**** EXTRACTED RECORDS ****
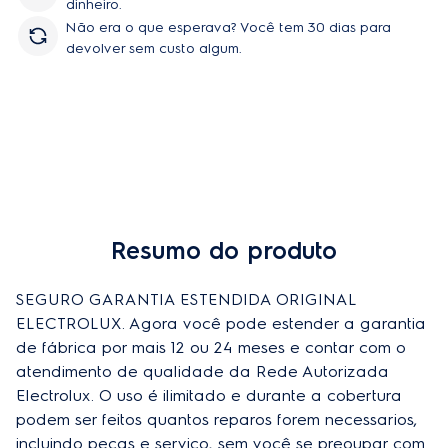
dinheiro.
Não era o que esperava? Você tem 30 dias para
devolver sem custo algum.
Resumo do produto
SEGURO GARANTIA ESTENDIDA ORIGINAL 
ELECTROLUX. Agora você pode estender a garantia 
de fábrica por mais 12 ou 24 meses e contar com o 
atendimento de qualidade da Rede Autorizada 
Electrolux. O uso é ilimitado e durante a cobertura 
podem ser feitos quantos reparos forem necessarios, 
incluindo peças e serviço, sem você se preoupar com 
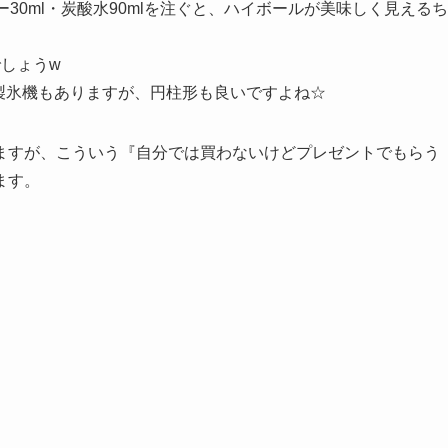
30ml・炭酸水90mlを注ぐと、ハイボールが美味しく見えるち
しょうw
製氷機もありますが、円柱形も良いですよね☆
ますが、こういう『自分では買わないけどプレゼントでもらう
ます。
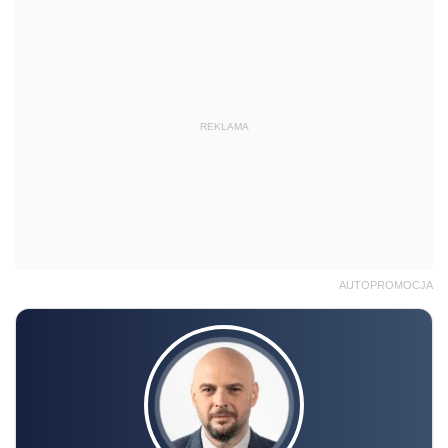
REKLAMA
AUTOPROMOCJA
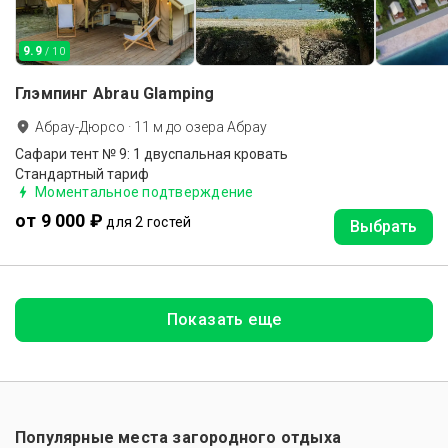
9.9
/ 10
Глэмпинг Abrau Glamping
Абрау-Дюрсо
·
11
м до
озера Абрау
Сафари тент № 9: 1 двуспальная кровать
Стандартный тариф
Моментальное подтверждение
от 9 000 ₽
для 2 гостей
Выбрать
Показать еще
Популярные места загородного отдыха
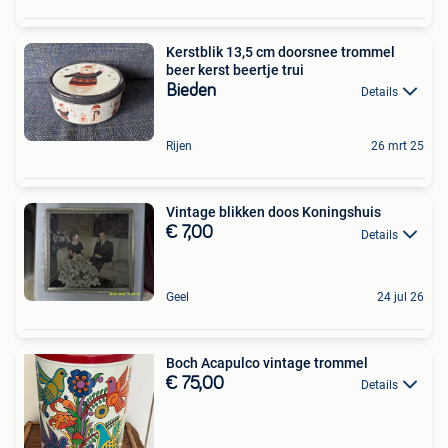
Kerstblik 13,5 cm doorsnee trommel
beer kerst beertje trui
Bieden
Details
Rijen
26 mrt 25
Vintage blikken doos Koningshuis
€ 7,00
Details
Geel
24 jul 26
Boch Acapulco vintage trommel
€ 75,00
Details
****
## [REQUIREMENT]
Return the text read from each item above, line for line and without any changes, and leave the pictures out of your answer.

## [REPLY TO THE TASK]
dinheiro.
Não era o que esperava? Você tem 30 dias para
devolver sem custo algum.
Resumo do produto
SEGURO GARANTIA ESTENDIDA ORIGINAL 
ELECTROLUX. Agora você pode estender a garantia 
de fábrica por mais 12 ou 24 meses e contar com o 
atendimento de qualidade da Rede Autorizada 
Electrolux. O uso é ilimitado e durante a cobertura 
podem ser feitos quantos reparos forem necessarios, 
incluindo peças e serviço, sem você se preoupar com 
30ml・炭酸水90mlを注ぐと、ハイボールが美味しく見えるち
しょうw
製氷機もありますが、円柱形も良いですよね☆
ますが、こういう『自分では買わないけどプレゼントでもらう
ます。
REKLAMA
AUTOPROMOCJA
9.9
/ 10
Глэмпинг Abrau Glamping
Абрау-Дюрсо
·
11
м до
озера Абрау
Сафари тент № 9: 1 двуспальная кровать
Стандартный тариф
Моментальное подтверждение
от 9 000 ₽
для 2 гостей
Выбрать
Показать еще
Популярные места загородного отдыха
Kerstblik 13,5 cm doorsnee trommel
beer kerst beertje trui
Bieden
Details
Rijen
26 mrt 25
Vintage blikken doos Koningshuis
€ 7,00
Details
Geel
24 jul 26
Boch Acapulco vintage trommel
€ 75,00
Details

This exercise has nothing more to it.